* REQUIREMENT
Locate every line below that contains the word "Figure" and copy it.

=== Section Start ===

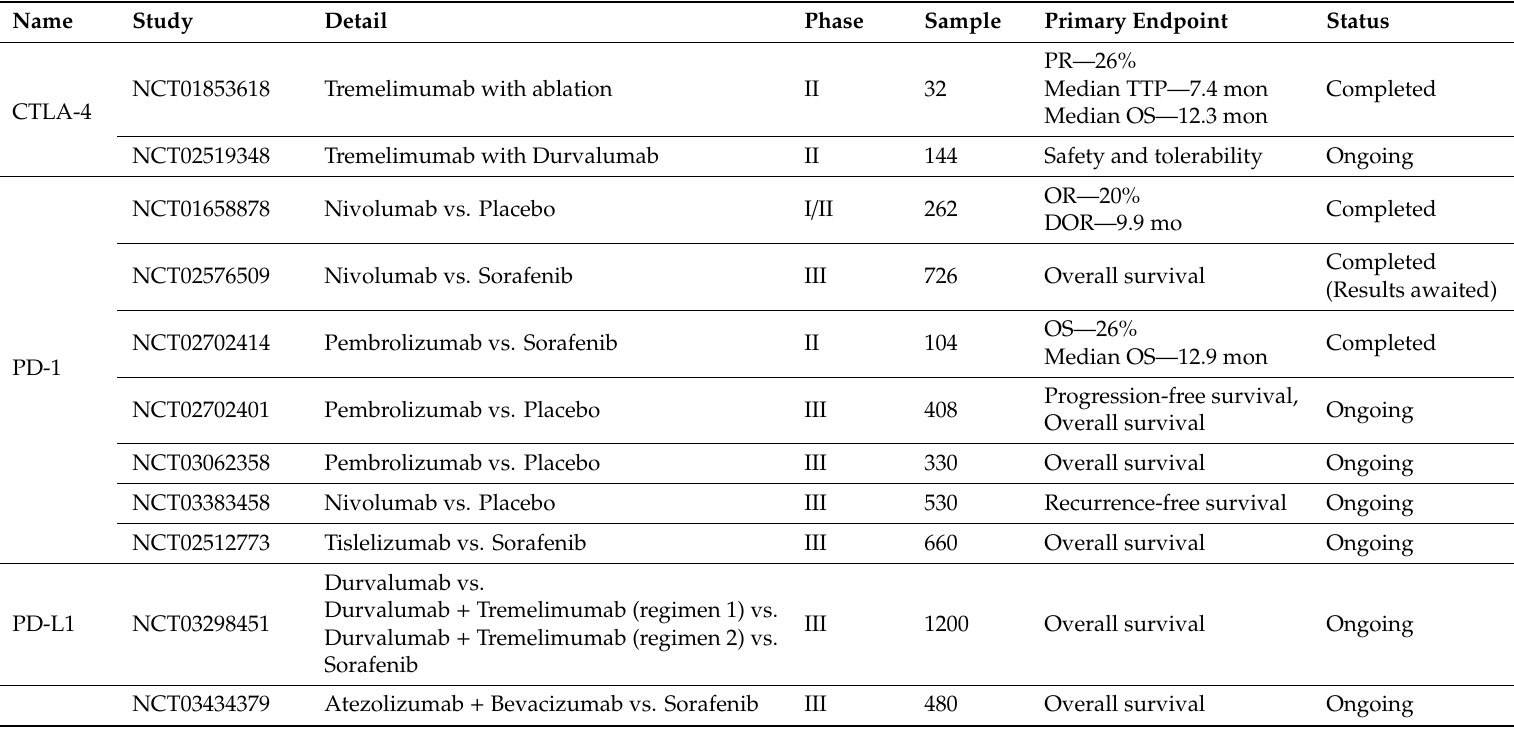
Table 1. Clinical Trials involving various immune checkpoint inhibitors in hepatocellular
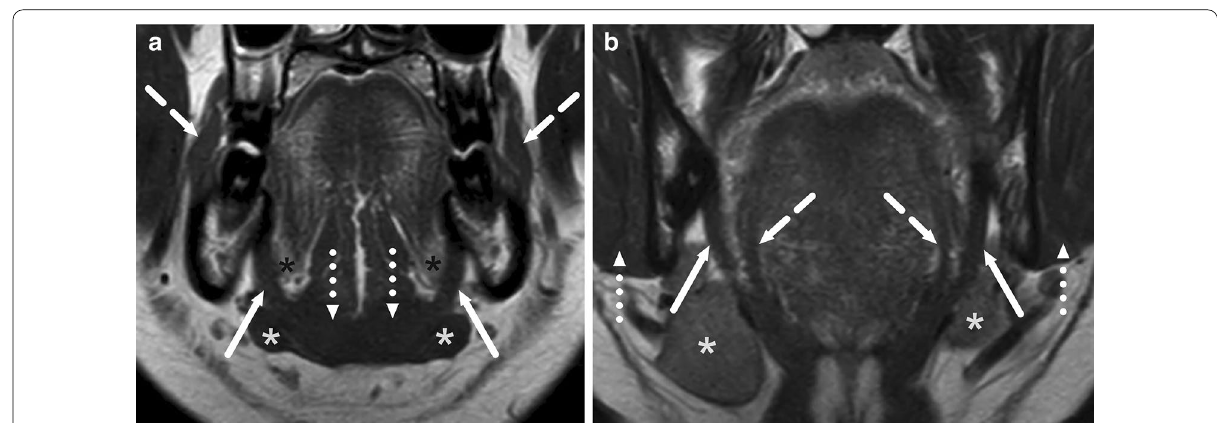
Fig. 3 Normal MRI anatomy of the oral cavity. a A coronal T2-weighted image at the anterior part shows the mylohyoid muscle (arrow), separating the sublingual space superiorly including the sublingual gland (black asterisk) and the submandibular space inferiorly. Medially, and superior to the mylohyoid muscle, are the geniohyoid muscles (dotted arrow) and genioglossus muscles (superior to the geniohyoid muscles). Inferiorly, images show the anterior belly of the digastric muscle (white asterisk), and laterally, the buccinator muscle (dashed arrow). b A coronal T2-weighted image at a more posterior part shows the mylohyoid muscles (arrow) and the hyoglossus muscles more medially (dashed arrow), and the masseter muscle laterally in the masticator space (dotted arrow). Submandibular glands (asterisk) are shown below the mylohyoid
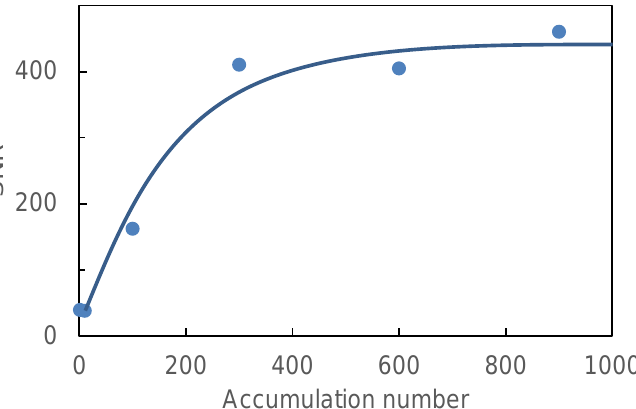
Figure 5. Correlation between signal-to-noise ratio (SNR) of obtained spectra and accumulation number.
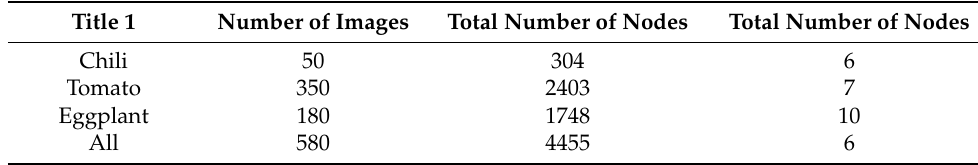
Figure 1. Some examples of datasets. ( a ) Chili; ( b ) tomato; ( c ) eggplant. Table 1. Original dataset information for each crop.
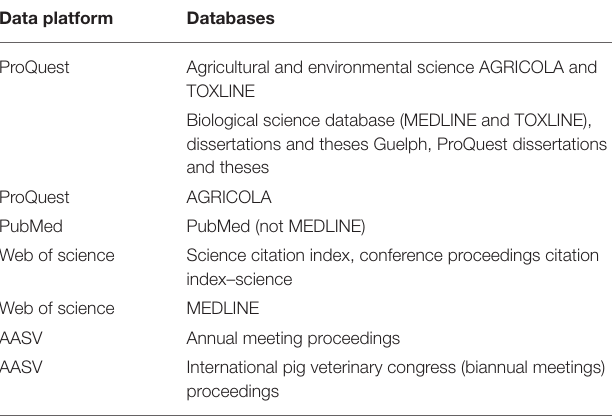
TABLE 1 | Data platform and database information sources used in the scoping review search on non-antibiotic approaches to reduce the need for antibiotics in nursery pig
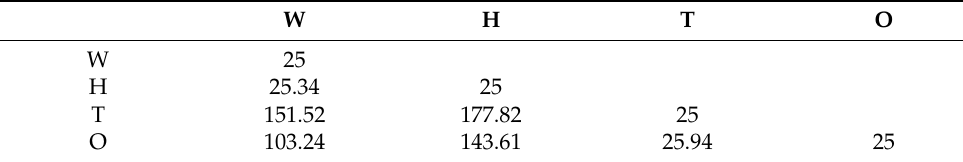
Table 1. The interaction parameters employed in this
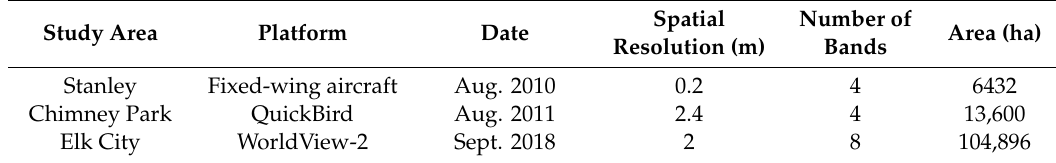
Table 1. Characteristics of high-resolution multispectral imagery for each area.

=== Section End ===

* EXPECTED ANSWER
Figure 5. Correlation between signal-to-noise ratio (SNR) of obtained spectra and accumulation number.
Figure 1. Some examples of datasets. ( a ) Chili; ( b ) tomato; ( c ) eggplant. Table 1. Original dataset information for each crop.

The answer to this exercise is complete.